What do all those numbers mean? 

Both tide charts and tide tables give the tide heights based on the chart datum or the average of the lower low water tides in the area. 

What does that mean? 

Statisticians will take the lowest low tide levels of a period of time and calculate the average low tide based on that data. That figure will be considered "zero tide" (or the chart datum)

Basically anything lower than the number one signifies a very very very low tide. 

The high tides are the highest numbers listed during the day. They signify how high over the “chart datum” the water will swell to. 

The greater the “tidal range” or the difference between high tide and low tide on a given day, the more extreme the tides. Low tide will be very low, and high tide will be very high.

Some areas have a much greater tidal range than others, so it's important to know what the tidal patterns are in the area before setting anchor! Southern British Columbia has a tidal range of about 2 meters, whilst the northern coastlines have a tidal range of over seven meters. Meanwhile, The Bay of Fundy in Eastern Canada has a tidal range of up to 12 meters!
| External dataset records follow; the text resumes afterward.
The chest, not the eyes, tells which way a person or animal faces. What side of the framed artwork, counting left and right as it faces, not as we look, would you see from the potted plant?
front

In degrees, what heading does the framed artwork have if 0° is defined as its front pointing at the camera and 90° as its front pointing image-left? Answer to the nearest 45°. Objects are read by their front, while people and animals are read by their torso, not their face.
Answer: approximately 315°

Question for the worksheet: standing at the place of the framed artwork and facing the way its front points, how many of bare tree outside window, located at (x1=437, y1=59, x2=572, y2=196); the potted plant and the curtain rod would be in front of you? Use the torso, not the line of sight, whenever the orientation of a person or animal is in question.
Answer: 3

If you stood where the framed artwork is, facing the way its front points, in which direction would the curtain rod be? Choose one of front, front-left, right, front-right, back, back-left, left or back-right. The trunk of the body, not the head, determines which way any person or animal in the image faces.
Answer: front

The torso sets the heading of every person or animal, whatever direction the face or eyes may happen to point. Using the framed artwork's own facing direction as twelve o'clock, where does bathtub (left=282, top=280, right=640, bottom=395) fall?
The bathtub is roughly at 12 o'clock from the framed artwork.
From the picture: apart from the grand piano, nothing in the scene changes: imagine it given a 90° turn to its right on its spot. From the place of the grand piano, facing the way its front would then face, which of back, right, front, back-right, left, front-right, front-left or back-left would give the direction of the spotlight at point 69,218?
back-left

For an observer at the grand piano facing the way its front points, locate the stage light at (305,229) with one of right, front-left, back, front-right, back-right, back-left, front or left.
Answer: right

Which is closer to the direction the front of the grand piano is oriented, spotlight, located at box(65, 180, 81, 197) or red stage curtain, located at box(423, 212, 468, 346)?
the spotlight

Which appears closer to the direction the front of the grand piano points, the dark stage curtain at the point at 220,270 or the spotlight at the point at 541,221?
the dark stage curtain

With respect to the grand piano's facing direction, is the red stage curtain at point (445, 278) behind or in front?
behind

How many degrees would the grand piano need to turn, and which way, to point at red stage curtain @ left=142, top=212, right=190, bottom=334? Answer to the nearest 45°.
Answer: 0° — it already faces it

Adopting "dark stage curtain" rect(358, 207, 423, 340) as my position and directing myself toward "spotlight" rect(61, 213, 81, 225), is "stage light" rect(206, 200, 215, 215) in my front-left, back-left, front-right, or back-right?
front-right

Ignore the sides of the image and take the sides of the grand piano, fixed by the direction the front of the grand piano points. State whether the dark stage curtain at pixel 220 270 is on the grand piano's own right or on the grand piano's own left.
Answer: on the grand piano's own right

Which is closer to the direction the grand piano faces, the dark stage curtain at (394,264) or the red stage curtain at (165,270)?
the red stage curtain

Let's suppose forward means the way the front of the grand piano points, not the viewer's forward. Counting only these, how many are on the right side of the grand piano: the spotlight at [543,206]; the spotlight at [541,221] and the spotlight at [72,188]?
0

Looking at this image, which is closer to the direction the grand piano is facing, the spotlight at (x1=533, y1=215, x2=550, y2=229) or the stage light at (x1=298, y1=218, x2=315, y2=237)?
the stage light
Cruise ships in Alaska (where the tidal range is quite large) will sometimes have to move the gangway from deck 4 to deck 7 (3 full stories!) in a matter of hours. 


Find a Tide Chart Based on Your Location 

A simple google search with the keywords “tide chart” and your location of choice will likely provide you with a chart to suit your needs. Be as specific with the location as possible. 

Look for the specific date and time of your beach activity 

Tides vary from day to day. As you plan your coastal activities, you can check for the tide predictions a few weeks in advance. We do recommend rechecking those tides closer to the actual date if you have a big activity planned.

When planning a beach picnic, bonfire or a day of digging for clams, plan for the lowest tide possible.

Extra tip: The wider the tidal range on that day, the lower the low tide!  

When camping on the beach, make sure to set camp above the highest high tide mark for that time period.

When going for a walk along the beach, check to see if the tides are rising or falling. 

Sailing over shallow waters? Plan to sail over high tide

Watch Out for Tidal Currents!

As the ocean moves from one tidal extreme to the next, a current will form, pushing the water in or out. This is important to remember when taking a kayak or paddle board out into the great blue sea. If you’re having an easier-than-normal time paddling out to sea, that may be because a current is working in your favor. Be wary! For once you decide on heading back in, that same tidal current could start working against you. 

Don’t always expect a regular tidal pattern. In areas with “Mixed Tides” (such as the Gulf Islands), the tidal heights can sometimes plateau 

This means that the high tide will sometimes stay high for an extended period of time. Make your plans accordingly! 

Remember: A little tidal knowledge goes a long way!